Şafiî ve arkadaşları,
bir kız ergenlik çağına varmadıkça babasının veya dedesinin onu evlendirmekten
kaçınması mustahabtır. Bu yaşa varıp onun iznini almak daha iyidir. Tâki kız,
hoşlanmadığı halde kocanın esiri durumuna düşmesin, demişlerdir. Bunların bu
sözü bu hadise muhalif değildir. Çünkü bunların maksadı kız için apaçık bir
yarar olmayınca ergenlik çağından önce evlendirmemektir.

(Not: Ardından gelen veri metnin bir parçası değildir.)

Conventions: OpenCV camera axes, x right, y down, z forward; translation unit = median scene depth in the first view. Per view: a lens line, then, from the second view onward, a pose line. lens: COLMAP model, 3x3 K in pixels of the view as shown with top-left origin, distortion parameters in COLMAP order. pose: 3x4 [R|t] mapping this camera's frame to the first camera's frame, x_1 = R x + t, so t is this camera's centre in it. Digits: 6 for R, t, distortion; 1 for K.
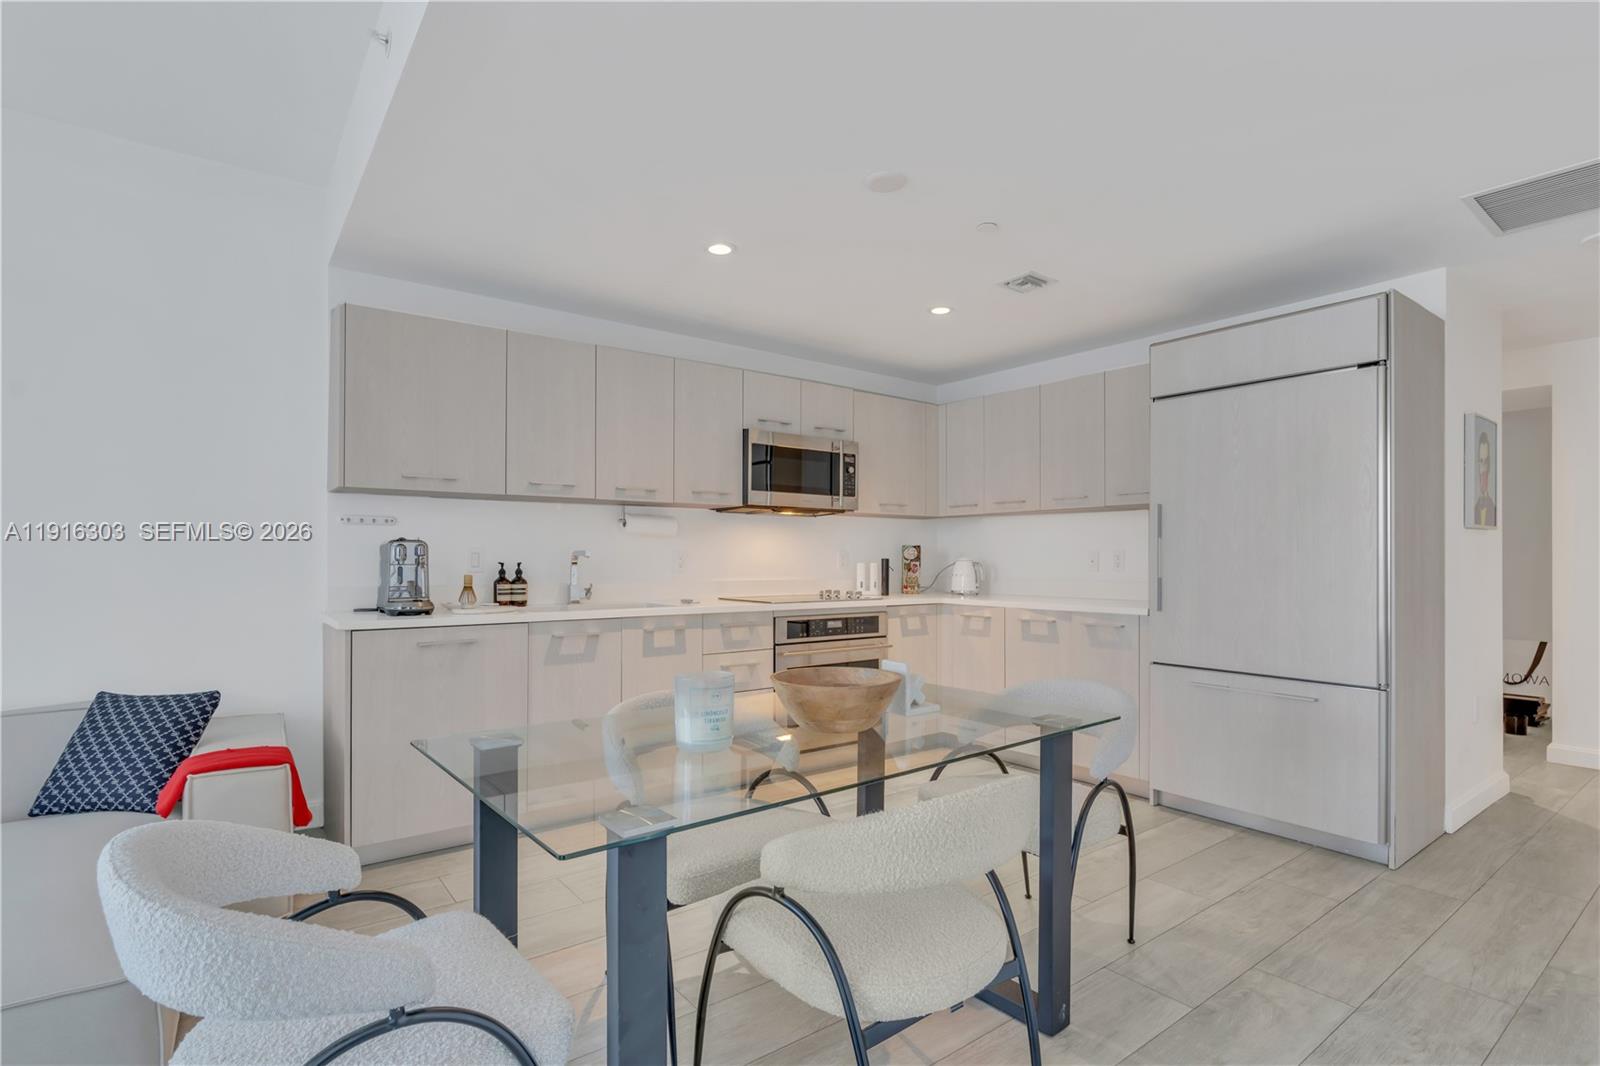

Ama geciktirme ile bu
açık yararın kaçırılmasından korkulursa, nikâh yapılmalıdır. Âişe (r.anha)'nın
nikâhı mes'elesi de böyle olmuştur. Bu endişe hâlinde evlendirmek müstehabdır.
Küçük yaşta iken nikâhı
kıyılan ve düğün vakti gelen bir kızın velisi ile kocası düğün ve zifaf
yapılması halinde kıza hiç bir zarar gelmeyeceği hususunda ittifak ederlerse,
düğün ve zifaf cihetine gidilir. Düğün ve zifaf yapıldığı takdirde kıza bir
zarar gelip gelmeyeceği mevzuunda kızın babası ile kocası arasında bir İhtilaf
ortaya çıkarsa, takib edilecek yol hakkında ulema farklı görüşler ileri
sürmüşlerdir. Şöyle ki: Ebu Hanife, Şafiî ve Mâlik'e göre, zifaf için ölçü
kızın cinsel ilişkiye gücünün yetmesidir. Bu gücün yaşı hususunda bütün kızlar
aynı durumda olmazlar. Bunu belirli bir yaşa bağlamak mümkün, değildir. En
sahih görüş budur. Âişe (r.an-ha)'nın hadisinde bir yaş tahdidi yoktur. Dokuz
yaşına henüz varmamış olmakla beraber çabuk gelişmesi nedeni ile cinsel temasa
gücü yeten bir kız için bu hadiste bir engel olmadığı gibi yaşı dokuzu geçip de
gücü yetmediği halde zifafın yapılmasına dâir bir izin ve müsâade hükmü de
yoktur.
Dâvud "Âişe
(r.anha) dokuz yaşına vardığında iyice gelişmiş bir durumda idi"
demiştir.
Bilindiği gibi sıcak
iklimlerde kızlar erken gelişir, bolluk içinde yetişen kızlardan, bilhassa iyi
gıda alan kızlardan dokuz yaşında âdet gören kızlar da olabilir.